Both Petrucci (whose Odhecaton and Canti B and C show us a font that is
balanced and beautiful while still being emminently readable) and
Dijon517 show noteheads that are taller than they are wide, except for
the breve and long which are pretty square (and not canted like the
semibreve!) Also, there's the Maxima, which resembles what is present in
Lilypond's fonts as the \long now. (the breve is square or perhaps just
a bit less wide than tall, the long is a breve with a tail, and the
maxima is a long that is 2 to 3 times wider). (As for paper26 4-page
scores, I've rarely seen renaissance musicians willingly sharing a
stand, even with large-font scores. Possibly there's a psychology paper
here for someone!)

An ancient-font semiminima flag (eighth not-like flag). Using the modern
notation flag makes poor balance.

A coloration regime which allows for the 'flipping' of note color, breve
for blackened breve, semibreve for blackened semibreve, minim and
semiminim, fusa and whited fusa, etc. Likewise, I'd love to have a way
to notate a plain bracket over notes that had originally been ligitures.
"Just what we needed", you say, "another couple of grouping
punctuation". Yeah, I say. Just exactly. (Frankly, since there are no
slurs in White Mensural Notation, we could use the slur brackets for
ligatures!)

More clefs, or a clearer way to set up the ones we have. While the C
clefs are available on many lines, the F and G clefs aren't, and should
be. Specifically the ones I want are mensural1_F on any of the top four
lines, mensural2_g on the bottom three lines, and mensural3_c on all
lines While even I would have trouble justifying mensural_g on the top
line, G on four lines, and F and C on five are a logical approach. And
if the flags make mf-work desirable, I would love to have the clefs made
to look a bit more like petrucci's (maybe time to add petrucci1_c/f/g?).
They're lovely, consistant, and very personable. If Lilypond wants to
typeset beautiful music, then for mensural notation, Petrucci is where
to get your inspirations!

Bug report on ancient-font.ly output in Lilypond 1.4.4:
The compiler complains every time it encounters 
\property Voice.Stem \override #'stem-centered = ##t
saying that it has no idea what stem-centered is. However, it does print
centered stems!
Additionally, it seems that 
\property Staff.StaffSymbol \override #'line-count = #4
is only half-obeyed. There are no objections to parsing it, and
vaticana_fa1 falls on the third space down...but there are five lines.
Apparently the fifth (first if you count from the bottom) isn't noticed
by whatever places the clef, but it's printed.

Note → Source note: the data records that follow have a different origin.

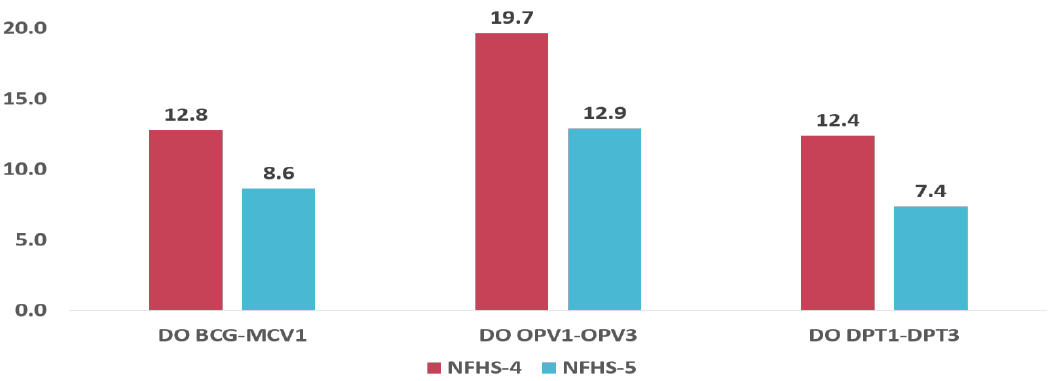
Figure 3. Antigen wise dropout rate in NFHS-4 and NFHS-5.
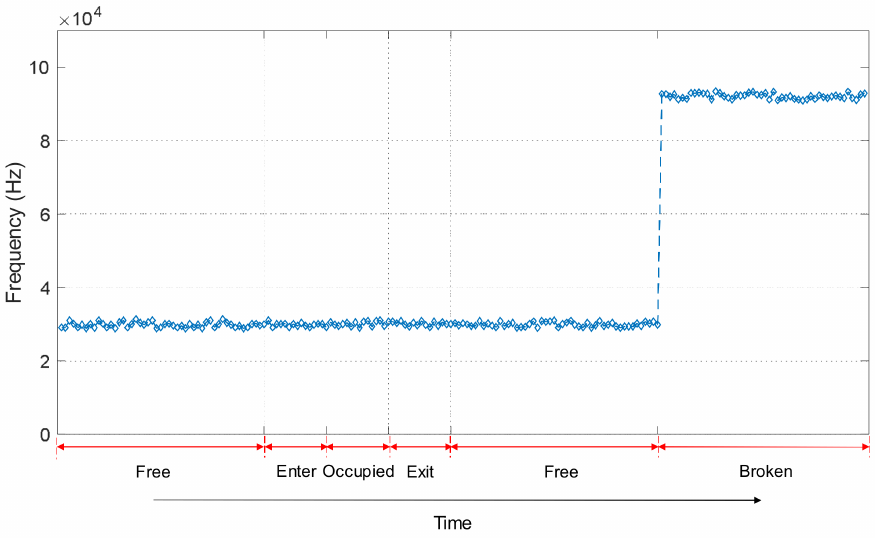
Figure 20. Example of a temporal trend for the feature f Pi in a certain track section S i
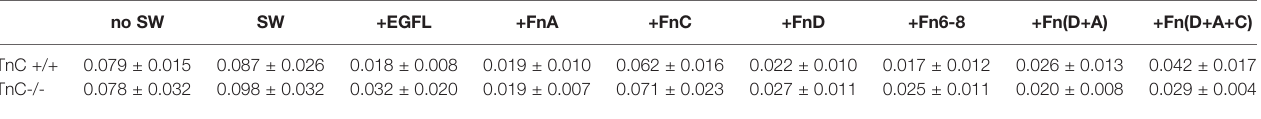
TABLE 3 | Mean values ± standard deviations of proliferation rate in the astrocyte scratch wound assay. no SW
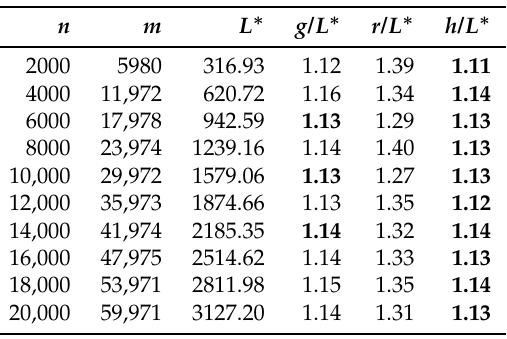
Table 1. Results for 0-Planar Graphs.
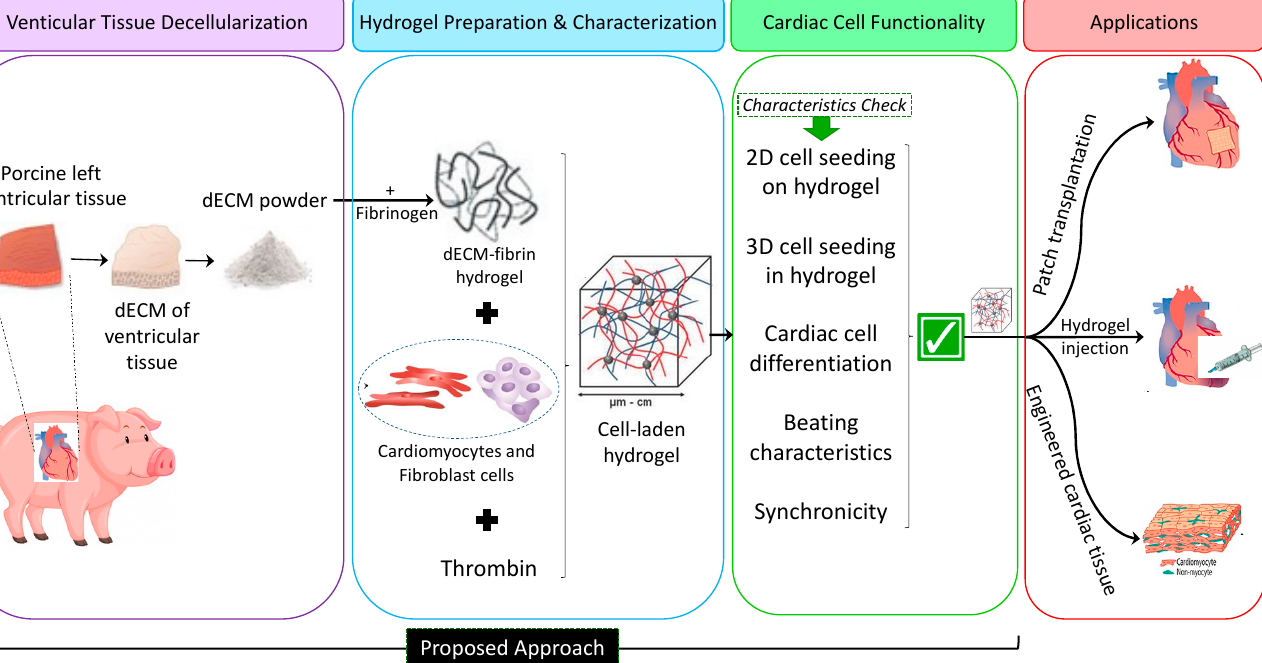
Figure 1. Flow diagram depicting the experimental approach in this study. Phase 1: dECM-fibrin hydrogel preparation, Phase 2: Characterization of the hydrogel. Phase 3: Investigating the functionality of cardiac cells in the hydrogel. The present study focuses on Phases 1 and 2.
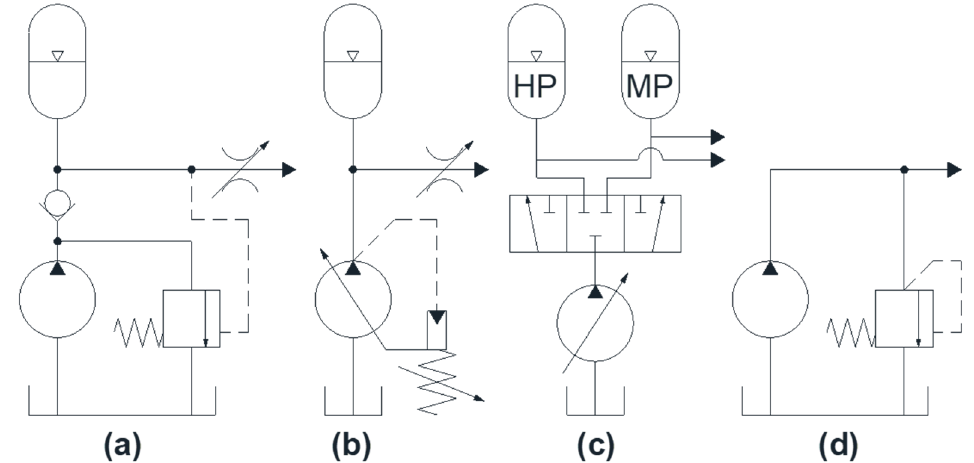
Figure 1. Four possible constant pressure systems: ( a ) Fixed displacement pump with accumulator, ( b ) Pressure compensated pump with accumulator, ( c ) Multiple pressure rail system, and ( d ) Fixed displacement pump at constant relief pressure.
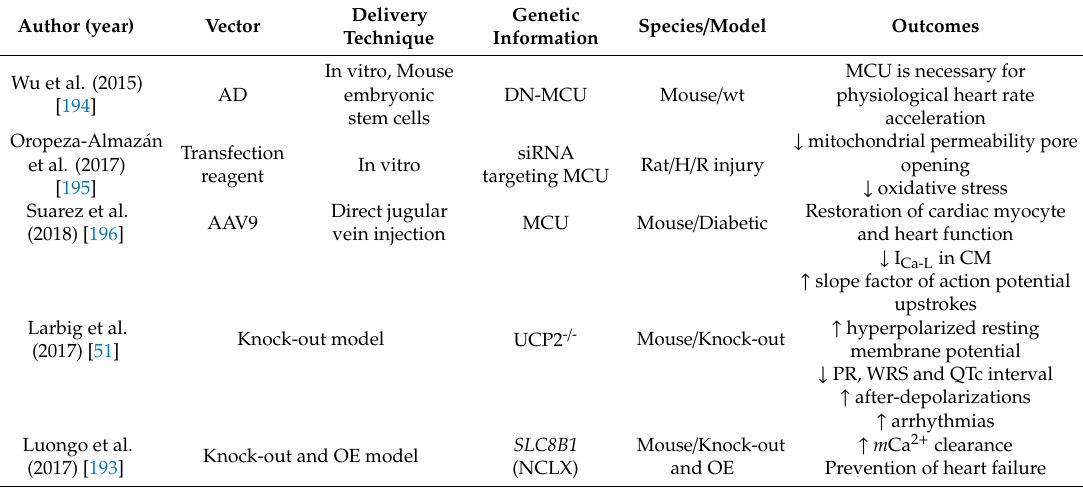
Table 6. Gene therapies for HF and inherited cardiac diseases targeting mitochondrial proteins, such as N + / Ca 2 + exchanger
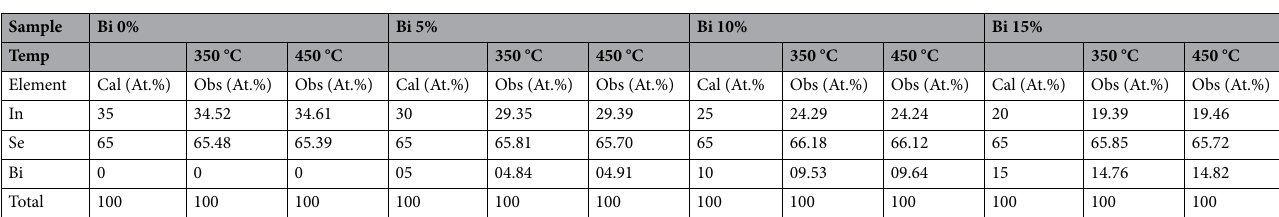
Table 2. Composition of different annealed Bi x In 35-x Se 65 (x = 0, 5, 10 and 15) thin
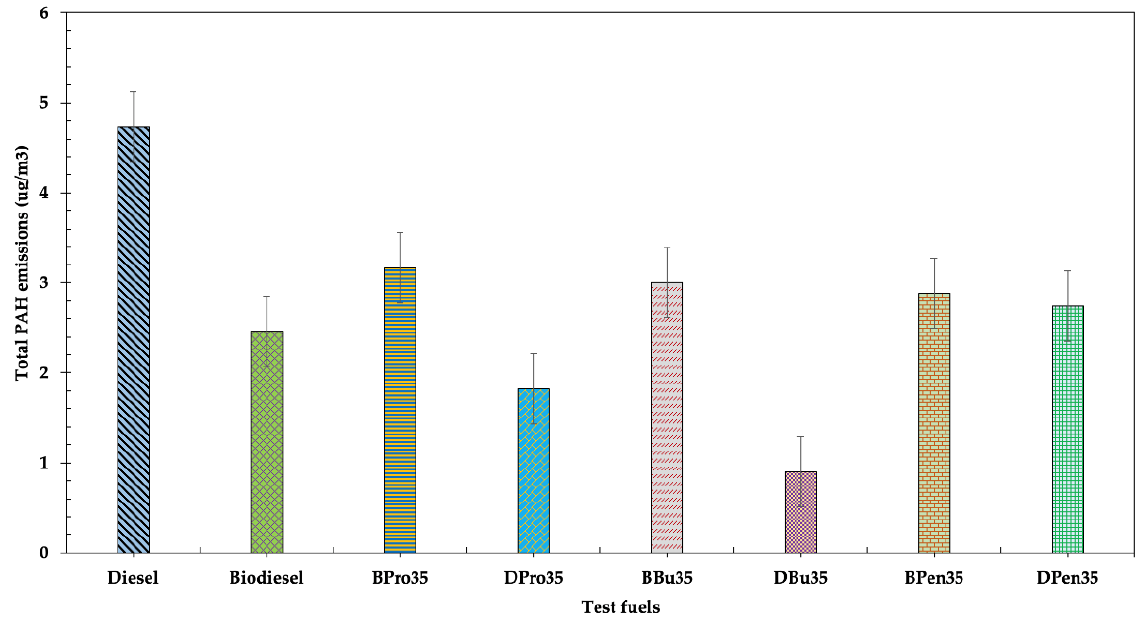
Figure 2. PAH Concentration in the exhaust.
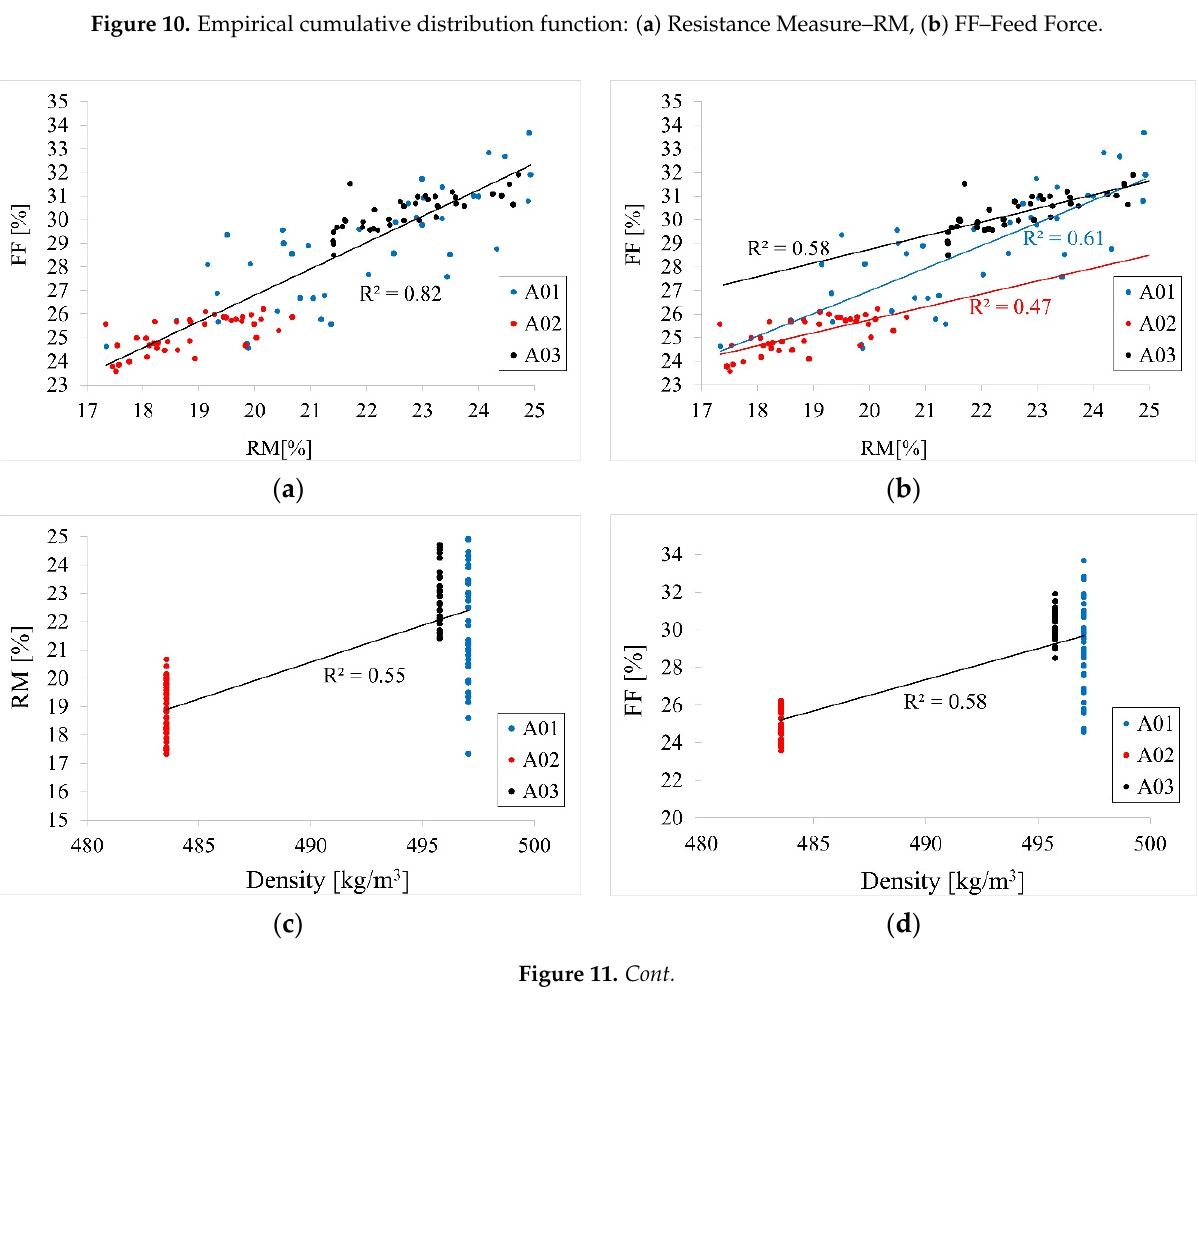
Figure 10. Empirical cumulative distribution function: ( a ) Resistance Measure–RM, ( b ) FF–Feed Force. Based on the FF and RM values determined, statistical analyses were carried out to find the relationship between these values and the MOR, MOE, and density of elements on the technical scale.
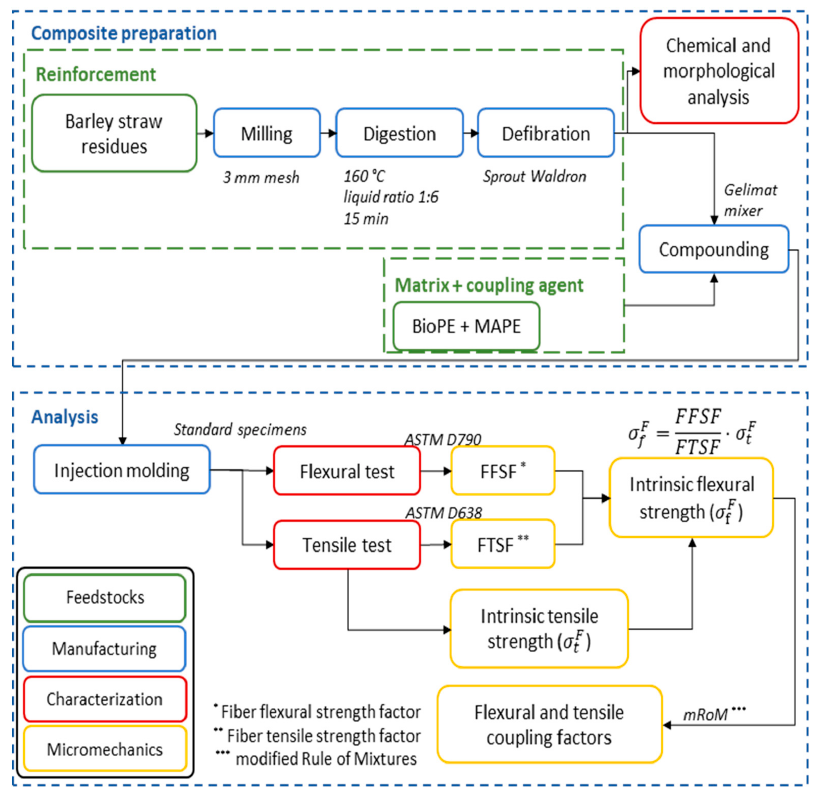
Figure 9. Flowchart of the current investigation.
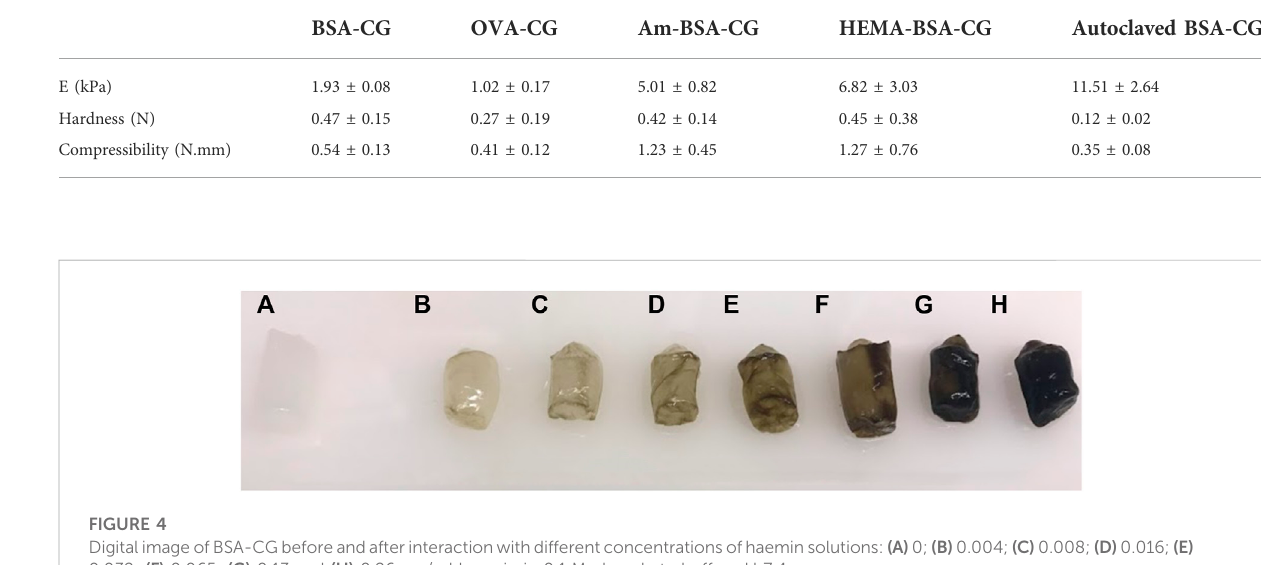
TABLE 2 The mechanical properties of the cryogels.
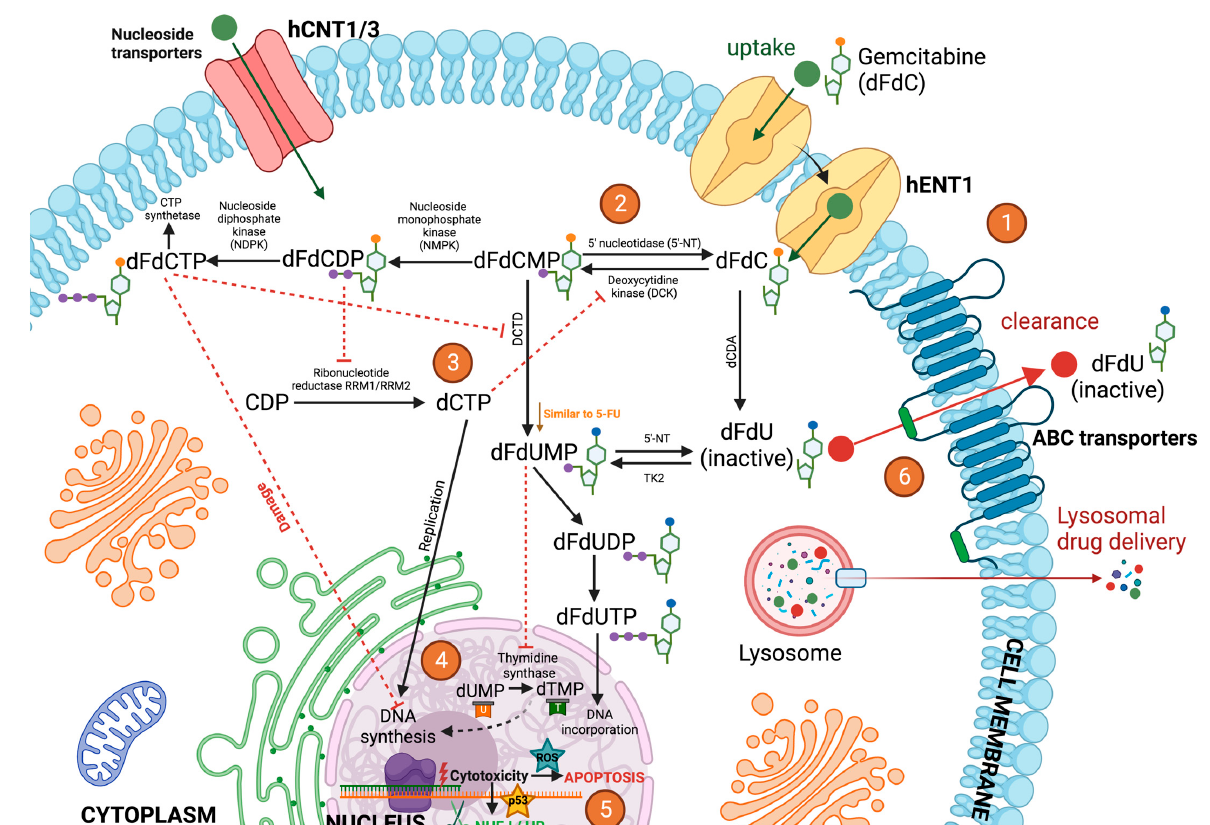
Figure 2. Mechanism of action of gemcitabine via cellular metabolism. (1) Once administered, gemcitabine (dFdC) is transported into cells by nucleoside transporters such as hENT1. (2) Gemcitabine is then phosphorylated into gemcitabine monophosphate (dFdCMP) by deoxycytidine kinase (DCK), and dFdCMP is subsequently phosphorylated to gemcitabine diphosphate (dFdCDP) and gemcitabine triphosphate (dFdCTP) by nucleoside monophosphate kinase (NMPK) and nucleoside diphosphate kinase (NDPK). (3) dFdCDP potently inhibits ribonucleotide reductase (RR) RRM1/RRM2, resulting in a decrease in the competing deoxyribonucleotide pools necessary for DNA synthesis. RR transforms cytidine diphosphate (CDP) into deoxycytidine diphosphate (dCDP), and its inhibitory effect leads to the decreased concentration of competitive deoxycytidine triphosphate (dCTP) pool cells required for DNA synthesis, thus promoting the binding of dFdCTP to DNA. Gemcitabine exerts its cytotoxic effect mainly through the inhibition of DNA synthesis by being incorporated into the DNA strand as the active dFdCTP. dFdCTP suppresses activation of dFdCMP by inhibiting deoxycytidine monophosphate deaminase (DCTD). (4) dFdCTP in the nuclei inhibits Deoxyribonucleic Acid (DNA) and Ribonucleic Acid (RNA) synthesis. 2 ′ ,2 ′ -difluorodeoxyuridine monophosphate (dFdUMP) inhibits thymidine synthase (TS), resulting in the depletion of the deoxythymidine monophosphate (dTMP) pool, but it can also be phosphorylated to 2 ′ ,2 ′ -difluorodeoxyuridine triphosphate (dFdUTP) for its DNA incorporation or dephosphorylated to 2 ′ ,2 ′ -difluorodeoxyuridine (dFdU) and then trans- ported out of the cells. (5) Gemcitabine cytotoxicity activates DNA damage responses such as NHEJ, HR, and p53 . Gemcitabine can also induce DNA damage by further promoting the accumulation of ROS, thereby enhancing apoptosis. On the other hand, p53 mutations can contribute to intracellular ROS accumulation and thus to genomic instability, which is characteristic of malignant cells. (6) The majority of dFdC is inactivated mainly by the deoxycytidine deaminase (dCDA)-mediated conversion to dFdU and then excreted through the ABC transporters. Deamination of dFdCMP to dFdUMP by DCTD and its subsequent dephosphorylation form, dFdU, is another inactivation pathway of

In summary, what I'm looking for are:
-new ways of keeping track of note values which are based less on
measures than on finding
a good place to split barless scores, but which still align notes
vertically in a method that makes reading and understanding easier.
-a better ancient font which benefits from the balance and placement
rules obvious in the better of original sources
-a better set of ancient font clefs, at the very least allowing the
mensural clefs to be placed on any line. (placement of the Cclef on the
third space up would be interesting... but not something I'm asking for)
and the possibility of a new clef set which is based on Petrucci's
fonts.
-a mode that is useful in both ancient and modern font settings, which
allows either {entering music without consideration of barlines and
splits compound (bar-crossing) values automagically when needed} or
{entering music with ~'s which are taken like barchecks now: suggestions
in barred layouts, and count-ligitures in barless layouts} resulting in
a single input producing a proper output in barless/non-tie and
barless/tie-over-bar modes.
-ligiture braces and coloration grouping indicators, which place
'rectangular braces' (like truplet brackets without numbers, and
indicated by start and stop, rather than tuplet values) over notes that
had been in ligitures and 'flip' displayed forms of notes where
coloration is wanted. (Maybe a \color variable to set when using color
printer output? 8^)

and of course,
- things like the number of lines should actually be displayed properly!

I suppose this should be queued up for 1.6 or 1.7?